Part 2: Milan Menswear Fall 2017 Collection Reviews
Okay, we admit it. We are not full on board with the more casual approach to men’s tailored clothing that is dominating these Menswear fall 2017 collections. We get that designers are responding to client preferences, but the message these collections are sending may be giving just a bit too much permission for dressing down. And, it seems we’re not alone. Over lunch with Cary Fetman, stylist for ABC’s “The Bachelor” he cautioned that “we are heading to a place where sloppiness is being accepted and that’s not okay.” We like to see guys in the beautifully tailored and structured men’s suits that give them that look of sophistication and power. And given the dressier leanings of women’s wear for the past few seasons, don’t we deserve to have the guys on our arms looking a little classier?
Menswear Fall 2017 Collections Continued
Fortunately, we are still seeing some of those clean, classic tailored looks. We even appreciate some of the fresh designer touches that are putting a more modern twist on the classics (though the bustier pant at Daks may have pushed things a bit too far.) . One of our favorite twists? Versace’s fitted suits with slightly flared trousers that featured little slashes at the bottom. Handled differently, the look might have been too redolent of a track pant, but here it managed to be crisp and fresh. But slouchy pants and loose-fitting jackets just aren’t our idea of a “suit”.

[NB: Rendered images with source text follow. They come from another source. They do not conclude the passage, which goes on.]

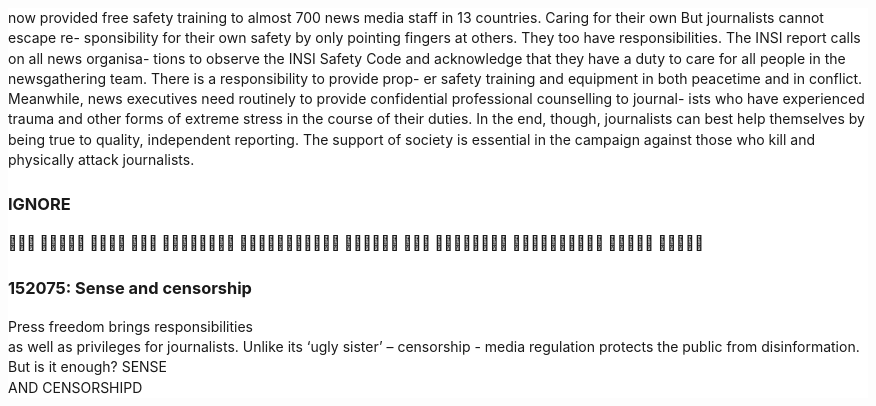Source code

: now provided free safety training to 
almost 700 news media staff in 13 
countries.
Caring for their own
But journalists cannot escape re-
sponsibility for their own safety by 
only pointing fingers at others. They 
too have responsibilities. The INSI 
report calls on all news organisa-
tions to observe the INSI Safety 
Code and acknowledge that they 
have a duty to care for all people 
in the newsgathering team. There 
is a responsibility to provide prop-
er safety training and equipment 
in both peacetime and in conflict. 
Meanwhile, news executives need 
routinely to provide confidential 
professional counselling to journal-
ists who have experienced trauma 
and other forms of extreme stress 
in the course of their duties. 
In the end, though, journalists can 
best help themselves by being true 
to quality, independent reporting. 
The support of society is essential 
in the campaign against those who 
kill and physically attack journalists.

### IGNORE














### 152075: Sense and censorship

Press freedom brings responsibilities  
as well as privileges for journalists. 
Unlike its ‘ugly sister’ – censorship - media regulation protects 
the public from disinformation. But is it enough?
SENSE  
AND CENSORSHIPD
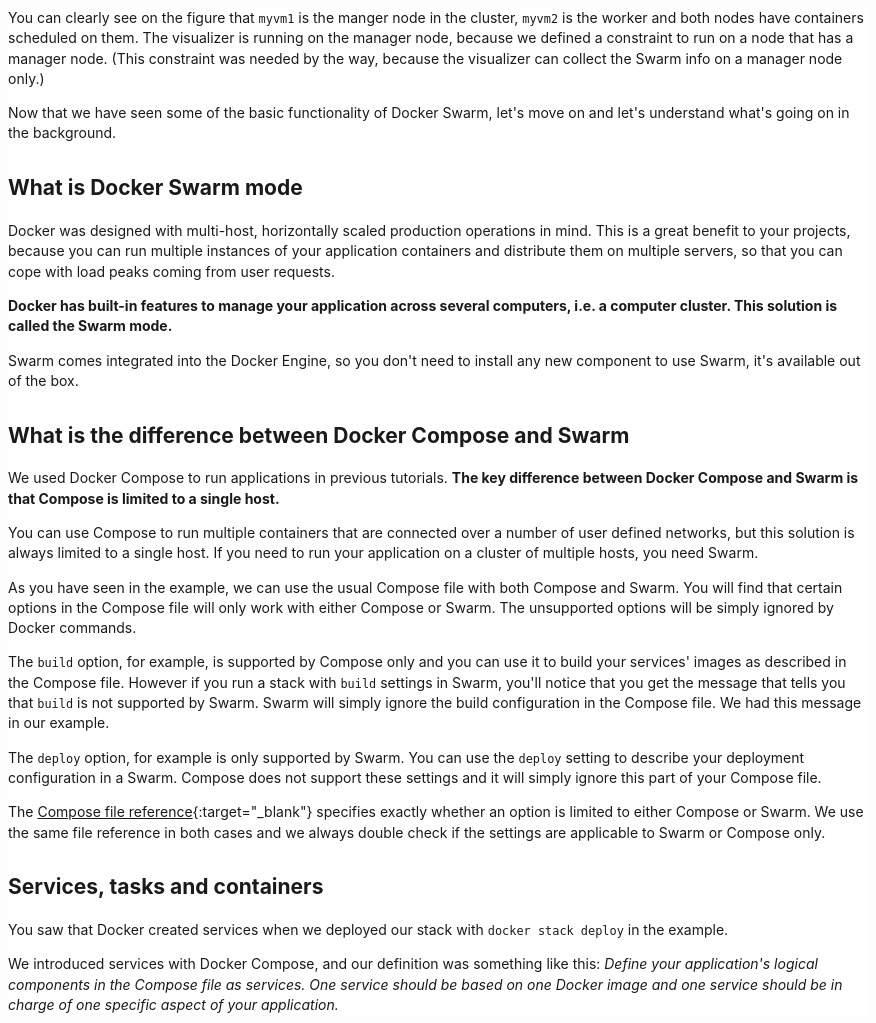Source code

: You can clearly see on the figure that `myvm1` is the manger node in the cluster, `myvm2` is the worker and both nodes have containers scheduled on them. The visualizer is running on the manager node, because we defined a constraint to run on a node that has a manager node. (This constraint was needed by the way, because the visualizer can collect the Swarm info on a manager node only.)

Now that we have seen some of the basic functionality of Docker Swarm, let's move on and let's understand what's going on in the background.

## What is Docker Swarm mode

Docker was designed with multi-host, horizontally scaled production operations in mind. This is a great benefit to your projects, because you can run multiple instances of your application containers and distribute them on multiple servers, so that you can cope with load peaks coming from user requests.

**Docker has built-in features to manage your application across several computers, i.e. a computer cluster. This solution is called the Swarm mode.**

Swarm comes integrated into the Docker Engine, so you don't need to install any new component to use Swarm, it's available out of the box.

## What is the difference between Docker Compose and Swarm

We used Docker Compose to run applications in previous tutorials. **The key difference between Docker Compose and Swarm is that Compose is limited to a single host.**

You can use Compose to run multiple containers that are connected over a number of user defined networks, but this solution is always limited to a single host. If you need to run your application on a cluster of multiple hosts, you need Swarm.

As you have seen in the example, we can use the usual Compose file with both Compose and Swarm. You will find that certain options in the Compose file will only work with either Compose or Swarm. The unsupported options will be simply ignored by Docker commands.

The `build` option, for example, is supported by Compose only and you can use it to build your services' images as described in the Compose file. However if you run a stack with `build` settings in Swarm, you'll notice that you get the message that tells you that `build` is not supported by Swarm. Swarm will simply ignore the build configuration in the Compose file. We had this message in our example.

The `deploy` option, for example is only supported by Swarm. You can use the `deploy` setting to describe your deployment configuration in a Swarm. Compose does not support these settings and it will simply ignore this part of your Compose file.

The [Compose file reference](https://docs.docker.com/compose/compose-file/){:target="_blank"} specifies exactly whether an option is limited to either Compose or Swarm. We use the same file reference in both cases and we always double check if the settings are applicable to Swarm or Compose only.

## Services, tasks and containers

You saw that Docker created services when we deployed our stack with `docker stack deploy` in the example.

We introduced services with Docker Compose, and our definition was something like this: _Define your application's logical components in the Compose file as services. One service should be based on one Docker image and one service should be in charge of one specific aspect of your application._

That being said, we do appreciate that designers are upping the luxury quotient for more casual sportswear and ath-leisure looks for fall 2017 menswear. Beautiful fabrics and tailoring have helped women to embrace this approach to casual dressing, giving it more polish and style. Now the guys will have the same opportunity. With so many great new luxurious sportswear and athletic looks there are simply no more excuses for wearing that favorite old sweatshirt with the holes when we go to lunch together. The ultimate sporty looks came from Thom Browne for Moncler Gamme Bleu. If you overlooked the rope theme that dominated his collection there were some examples of extraordinary tailoring on padded suits and long jackets.
It is interesting to note that in these uncertain times so many designers are looking back to the 70’s for inspiration. Prada’s departure from their trademark sleek, sophisticated styles was well placed in this collection of textured looks with leather and fur details and patch pockets that evoked the era. There was a sense of comfort in the familiarity and simplicity of these looks.
Versace’s response to the turbulence of late was a retreat from their trademark glitz and glam to the safety of blanket coats, lean, simple suits and shearlings. These were clothes that the average guy could easily understand.
Statement outerwear continues to dominate with large, enveloping blanket coats and robe coats, oversized parkas and plenty of big puffer coats. Plush shearling was worked into oversized collars, dramatic trims and great new silhouettes. And whether as accent, accessory or full garment designers played with fur’s creative possibilities.